Question

I'm running Drupal in an intranet which is behind a simple HTTP proxy. I'd like for the module and core update checks to actually work.

I seem to remember there was a core hack to do this on Drupal 6, but I can't find the page anymore.

Does anyone know how I can get this working?

Was it helpful?

Solution

One of our corporate installations had a forward proxy that prevented direct access to the internet, we ended up patching core with 'the proxy patch' (thus named this way because this issue has been open since 2004 - http://drupal.org/node/7881).

http://drupal.org/node/7881#comment-4134240 - has a patch for drupal 7 http://drupal.org/node/7881#comment-2446280 - has a patch for drupal 6

Once the patch is installed, then you will be able to alter drupal_http_request() to send all queries through the proxy.

This way all modules that require access to the internet will function as expected, e.g. update statue, aggregator, openID etc

UPDATE: The patch is already merged in Drupal 7 trunk ( https://drupal.org/comment/6425278#comment-6425278 ), and hopefully will be out with Drupal 7.16

OTHER TIPS

For reference, this is the syntax you can now use in Drupal to configure it to run behind a proxy (from default.settings.php/7):

/**
 * External access proxy settings:
 *
 * If your site must access the Internet via a web proxy then you can enter
 * the proxy settings here. Currently only basic authentication is supported
 * by using the username and password variables. The proxy_user_agent variable
 * can be set to NULL for proxies that require no User-Agent header or to a
 * non-empty string for proxies that limit requests to a specific agent. The
 * proxy_exceptions variable is an array of host names to be accessed directly,
 * not via proxy.
 */
# $conf['proxy_server'] = '';
# $conf['proxy_port'] = 8080;
# $conf['proxy_username'] = '';
# $conf['proxy_password'] = '';
# $conf['proxy_user_agent'] = '';
# $conf['proxy_exceptions'] = array('127.0.0.1', 'localhost');

There's a module for that

It's currently only Drupal 6, but should provide a good starting point.

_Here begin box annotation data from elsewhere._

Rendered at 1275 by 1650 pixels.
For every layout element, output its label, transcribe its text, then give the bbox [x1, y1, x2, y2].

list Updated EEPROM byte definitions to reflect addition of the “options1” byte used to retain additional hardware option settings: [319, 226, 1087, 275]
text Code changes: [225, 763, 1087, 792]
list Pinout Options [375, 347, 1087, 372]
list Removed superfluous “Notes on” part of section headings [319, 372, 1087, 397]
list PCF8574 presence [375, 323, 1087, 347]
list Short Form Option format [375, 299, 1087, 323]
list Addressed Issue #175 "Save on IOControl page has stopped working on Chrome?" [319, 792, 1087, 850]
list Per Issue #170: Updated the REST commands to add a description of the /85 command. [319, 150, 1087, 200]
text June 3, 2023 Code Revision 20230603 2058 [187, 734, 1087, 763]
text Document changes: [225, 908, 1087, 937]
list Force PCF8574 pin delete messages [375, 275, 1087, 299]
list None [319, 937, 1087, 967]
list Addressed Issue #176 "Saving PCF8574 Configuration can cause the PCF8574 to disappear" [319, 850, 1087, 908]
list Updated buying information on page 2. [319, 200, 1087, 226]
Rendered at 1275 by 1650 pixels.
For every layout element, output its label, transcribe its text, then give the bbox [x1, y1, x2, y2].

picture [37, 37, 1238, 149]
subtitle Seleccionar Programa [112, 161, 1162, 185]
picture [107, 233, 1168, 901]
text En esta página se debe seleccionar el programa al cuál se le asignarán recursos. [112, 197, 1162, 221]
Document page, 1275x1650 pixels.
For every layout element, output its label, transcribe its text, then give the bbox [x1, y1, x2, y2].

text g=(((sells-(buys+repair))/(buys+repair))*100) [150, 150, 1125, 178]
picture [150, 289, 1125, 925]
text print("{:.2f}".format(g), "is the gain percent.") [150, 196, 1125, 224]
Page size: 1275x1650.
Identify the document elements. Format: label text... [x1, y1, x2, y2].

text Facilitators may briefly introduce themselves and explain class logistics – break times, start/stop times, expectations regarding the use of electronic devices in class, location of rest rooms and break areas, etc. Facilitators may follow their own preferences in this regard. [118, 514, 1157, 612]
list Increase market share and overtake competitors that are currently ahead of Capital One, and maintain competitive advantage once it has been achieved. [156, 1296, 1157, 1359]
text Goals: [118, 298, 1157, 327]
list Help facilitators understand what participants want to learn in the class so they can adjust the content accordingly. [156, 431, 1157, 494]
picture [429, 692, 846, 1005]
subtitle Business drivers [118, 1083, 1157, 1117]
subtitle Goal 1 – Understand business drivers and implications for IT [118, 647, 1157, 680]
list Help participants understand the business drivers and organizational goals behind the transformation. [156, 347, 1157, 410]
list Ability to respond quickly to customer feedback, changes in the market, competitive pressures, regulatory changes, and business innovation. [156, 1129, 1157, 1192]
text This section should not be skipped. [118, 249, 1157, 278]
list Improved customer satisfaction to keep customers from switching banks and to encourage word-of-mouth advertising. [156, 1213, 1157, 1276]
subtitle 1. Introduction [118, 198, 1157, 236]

For resolving staging pbs, I'm working locally with the real production domain name, but behind a proxy, so that drupal installation and web server configuration are strictly identical (on some conf the IP listening could be different, depending on the listening ip in production).

So, I had a proxy responding for http://mydomain.local, proxying to http://www.mydomain.tld, but on a local IP.

Whith nginx, in local vhost conf :

server_name  mydomain.local;
set $proxied_server_name www.mydomain.tld;
set $proxied_cookie_domain mydomain.tld;

# then generic proxy conf
proxy_set_header Host              $proxied_server_name;
proxy_set_header X-Real-IP         $remote_addr;
proxy_set_header X-Forwarded-For   $proxy_add_x_forwarded_for;

# My param added for drupal absolute url construction
proxy_set_header X-Proxy-Host      $host;               

# For headers rewriting (Location or Refresh)
proxy_redirect   http://$proxied_server_name/ http://$host/;

proxy_cookie_domain $proxied_server_name $host;  
# and for drupal auth, with cookies without sub-domain
proxy_cookie_domain $proxied_cookie_domain $host;

For the proxied vhost, just like in production

server_name  www.mydomain.tld;

And in my settings.php

if (isset($_SERVER['HTTP_X_PROXY_HOST'])) {
  $base_url = 'http://' .$_SERVER['HTTP_X_PROXY_HOST'];
}

With this conf, I can sync all drupal files AND database AND server configuration between a lot of drupal installation (dev and production in my case but could be whatever you want).